What is being asked
Repeat the lines of the records below verbatim, starting at the line that contains "scientific name: Hoplobatrachus rugulosus" and ending at the line that contains "scientific name: Lithobates catesbeianus", with both of those lines included.

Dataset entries
## BEGIN

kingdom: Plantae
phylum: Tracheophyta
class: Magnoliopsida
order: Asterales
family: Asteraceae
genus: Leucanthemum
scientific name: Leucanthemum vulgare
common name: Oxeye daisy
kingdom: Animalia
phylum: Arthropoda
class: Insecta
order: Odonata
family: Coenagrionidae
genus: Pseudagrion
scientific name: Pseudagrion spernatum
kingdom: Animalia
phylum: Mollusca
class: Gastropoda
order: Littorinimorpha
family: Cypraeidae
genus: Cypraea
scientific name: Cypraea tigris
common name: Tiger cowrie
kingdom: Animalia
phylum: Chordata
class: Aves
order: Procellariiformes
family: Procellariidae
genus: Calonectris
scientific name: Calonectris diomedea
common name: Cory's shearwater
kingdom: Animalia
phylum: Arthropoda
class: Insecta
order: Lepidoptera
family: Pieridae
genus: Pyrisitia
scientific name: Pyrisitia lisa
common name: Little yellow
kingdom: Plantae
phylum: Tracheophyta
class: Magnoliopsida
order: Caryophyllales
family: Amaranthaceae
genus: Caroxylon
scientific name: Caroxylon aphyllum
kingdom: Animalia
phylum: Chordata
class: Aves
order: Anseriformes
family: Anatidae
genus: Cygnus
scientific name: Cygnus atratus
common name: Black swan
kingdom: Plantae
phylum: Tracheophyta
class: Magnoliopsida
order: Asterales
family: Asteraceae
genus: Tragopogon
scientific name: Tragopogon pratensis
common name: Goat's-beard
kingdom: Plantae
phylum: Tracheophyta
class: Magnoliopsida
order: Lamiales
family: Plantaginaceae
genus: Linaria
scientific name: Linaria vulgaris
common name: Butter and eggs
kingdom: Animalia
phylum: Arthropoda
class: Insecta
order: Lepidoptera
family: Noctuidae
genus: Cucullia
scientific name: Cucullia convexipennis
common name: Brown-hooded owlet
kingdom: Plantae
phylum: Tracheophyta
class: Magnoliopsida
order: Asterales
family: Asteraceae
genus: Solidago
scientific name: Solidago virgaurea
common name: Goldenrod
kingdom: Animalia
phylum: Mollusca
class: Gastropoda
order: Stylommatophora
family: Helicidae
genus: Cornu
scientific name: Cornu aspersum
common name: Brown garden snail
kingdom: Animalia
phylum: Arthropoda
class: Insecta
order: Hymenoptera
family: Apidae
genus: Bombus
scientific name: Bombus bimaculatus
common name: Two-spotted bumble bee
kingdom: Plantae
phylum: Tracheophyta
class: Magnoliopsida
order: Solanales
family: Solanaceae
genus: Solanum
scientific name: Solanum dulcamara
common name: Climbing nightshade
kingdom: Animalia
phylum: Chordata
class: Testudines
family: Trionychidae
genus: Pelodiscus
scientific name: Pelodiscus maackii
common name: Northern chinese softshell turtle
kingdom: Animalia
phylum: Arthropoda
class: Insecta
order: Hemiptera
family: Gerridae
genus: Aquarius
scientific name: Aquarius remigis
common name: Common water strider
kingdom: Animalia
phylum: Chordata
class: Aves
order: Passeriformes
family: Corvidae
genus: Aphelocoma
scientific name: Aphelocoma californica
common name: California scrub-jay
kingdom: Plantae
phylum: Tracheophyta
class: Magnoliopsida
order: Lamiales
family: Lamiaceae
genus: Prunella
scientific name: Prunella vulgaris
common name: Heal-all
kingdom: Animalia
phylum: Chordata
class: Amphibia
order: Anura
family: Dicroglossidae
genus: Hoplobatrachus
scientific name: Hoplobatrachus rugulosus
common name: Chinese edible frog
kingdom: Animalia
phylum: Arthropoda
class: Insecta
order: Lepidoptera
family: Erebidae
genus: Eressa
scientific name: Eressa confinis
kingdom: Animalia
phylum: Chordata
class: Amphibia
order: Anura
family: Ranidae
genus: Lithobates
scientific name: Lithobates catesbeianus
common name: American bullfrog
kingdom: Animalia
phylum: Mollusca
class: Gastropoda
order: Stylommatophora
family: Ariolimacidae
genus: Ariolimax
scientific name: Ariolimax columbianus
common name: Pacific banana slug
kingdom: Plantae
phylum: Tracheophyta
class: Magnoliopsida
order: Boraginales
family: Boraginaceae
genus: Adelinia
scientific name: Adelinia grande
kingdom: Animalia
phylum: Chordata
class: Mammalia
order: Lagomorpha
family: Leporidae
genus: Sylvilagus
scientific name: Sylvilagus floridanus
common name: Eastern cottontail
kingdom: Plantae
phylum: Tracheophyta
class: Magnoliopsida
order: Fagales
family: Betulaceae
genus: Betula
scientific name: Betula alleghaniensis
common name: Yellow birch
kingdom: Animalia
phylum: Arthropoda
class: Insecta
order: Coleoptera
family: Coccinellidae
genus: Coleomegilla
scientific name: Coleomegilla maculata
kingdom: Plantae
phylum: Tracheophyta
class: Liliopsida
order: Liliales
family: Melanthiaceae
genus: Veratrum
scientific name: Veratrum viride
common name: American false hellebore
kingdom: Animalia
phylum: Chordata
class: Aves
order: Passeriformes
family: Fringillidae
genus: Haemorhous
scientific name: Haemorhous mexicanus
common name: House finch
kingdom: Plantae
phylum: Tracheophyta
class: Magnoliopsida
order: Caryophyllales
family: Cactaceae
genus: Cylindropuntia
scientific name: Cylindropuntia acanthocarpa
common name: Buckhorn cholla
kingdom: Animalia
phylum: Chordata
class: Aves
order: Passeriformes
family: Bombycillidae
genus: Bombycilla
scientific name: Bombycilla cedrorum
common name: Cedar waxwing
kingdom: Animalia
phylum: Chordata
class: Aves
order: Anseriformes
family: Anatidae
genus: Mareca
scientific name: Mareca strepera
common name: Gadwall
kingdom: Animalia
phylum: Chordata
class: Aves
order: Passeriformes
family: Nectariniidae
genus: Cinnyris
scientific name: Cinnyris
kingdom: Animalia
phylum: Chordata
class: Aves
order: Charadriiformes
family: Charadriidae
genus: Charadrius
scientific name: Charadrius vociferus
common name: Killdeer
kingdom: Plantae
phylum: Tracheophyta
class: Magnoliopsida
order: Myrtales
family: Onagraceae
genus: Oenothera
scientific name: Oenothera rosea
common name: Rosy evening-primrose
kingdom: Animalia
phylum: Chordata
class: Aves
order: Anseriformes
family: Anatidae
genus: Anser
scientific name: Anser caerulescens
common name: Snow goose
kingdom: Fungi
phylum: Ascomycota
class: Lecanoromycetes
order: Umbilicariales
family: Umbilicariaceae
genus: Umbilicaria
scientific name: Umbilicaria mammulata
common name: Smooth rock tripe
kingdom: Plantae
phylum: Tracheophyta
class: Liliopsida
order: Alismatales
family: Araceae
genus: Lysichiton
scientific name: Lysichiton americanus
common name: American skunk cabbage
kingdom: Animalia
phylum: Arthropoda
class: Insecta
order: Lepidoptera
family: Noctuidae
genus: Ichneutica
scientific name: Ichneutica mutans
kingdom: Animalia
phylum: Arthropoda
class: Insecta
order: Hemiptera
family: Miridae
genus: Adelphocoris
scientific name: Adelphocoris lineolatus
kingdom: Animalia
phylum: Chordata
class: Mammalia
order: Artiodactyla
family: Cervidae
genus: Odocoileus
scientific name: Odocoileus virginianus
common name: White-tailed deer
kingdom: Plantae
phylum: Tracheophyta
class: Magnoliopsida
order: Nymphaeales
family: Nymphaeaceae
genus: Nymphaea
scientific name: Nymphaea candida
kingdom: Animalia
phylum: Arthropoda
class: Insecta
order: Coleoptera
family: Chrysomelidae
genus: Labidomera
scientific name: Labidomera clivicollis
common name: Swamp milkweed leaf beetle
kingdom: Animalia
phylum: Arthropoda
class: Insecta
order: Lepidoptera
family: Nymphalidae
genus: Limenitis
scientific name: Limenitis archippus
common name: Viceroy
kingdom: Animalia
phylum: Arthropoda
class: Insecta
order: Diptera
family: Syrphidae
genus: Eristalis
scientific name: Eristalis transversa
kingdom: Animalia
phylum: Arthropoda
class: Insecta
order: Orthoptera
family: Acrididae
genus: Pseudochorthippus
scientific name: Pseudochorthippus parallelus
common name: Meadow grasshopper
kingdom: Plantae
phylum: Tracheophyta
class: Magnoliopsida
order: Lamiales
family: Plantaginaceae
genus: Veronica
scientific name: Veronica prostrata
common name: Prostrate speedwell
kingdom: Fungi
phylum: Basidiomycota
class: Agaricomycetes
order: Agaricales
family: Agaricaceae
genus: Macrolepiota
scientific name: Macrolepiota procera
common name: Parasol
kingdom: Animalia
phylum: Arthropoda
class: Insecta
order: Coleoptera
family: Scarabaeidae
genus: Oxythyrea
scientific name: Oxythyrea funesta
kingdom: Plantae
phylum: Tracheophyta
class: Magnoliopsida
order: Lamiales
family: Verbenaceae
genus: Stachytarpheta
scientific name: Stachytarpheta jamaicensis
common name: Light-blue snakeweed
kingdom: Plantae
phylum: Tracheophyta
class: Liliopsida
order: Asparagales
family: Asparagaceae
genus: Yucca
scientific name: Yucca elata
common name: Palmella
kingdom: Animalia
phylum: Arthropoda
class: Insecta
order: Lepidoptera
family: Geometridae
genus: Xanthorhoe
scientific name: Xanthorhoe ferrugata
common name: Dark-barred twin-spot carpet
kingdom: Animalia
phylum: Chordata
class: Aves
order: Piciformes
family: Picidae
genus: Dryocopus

## END

Completed exercise
scientific name: Hoplobatrachus rugulosus
common name: Chinese edible frog
kingdom: Animalia
phylum: Arthropoda
class: Insecta
order: Lepidoptera
family: Erebidae
genus: Eressa
scientific name: Eressa confinis
kingdom: Animalia
phylum: Chordata
class: Amphibia
order: Anura
family: Ranidae
genus: Lithobates
scientific name: Lithobates catesbeianus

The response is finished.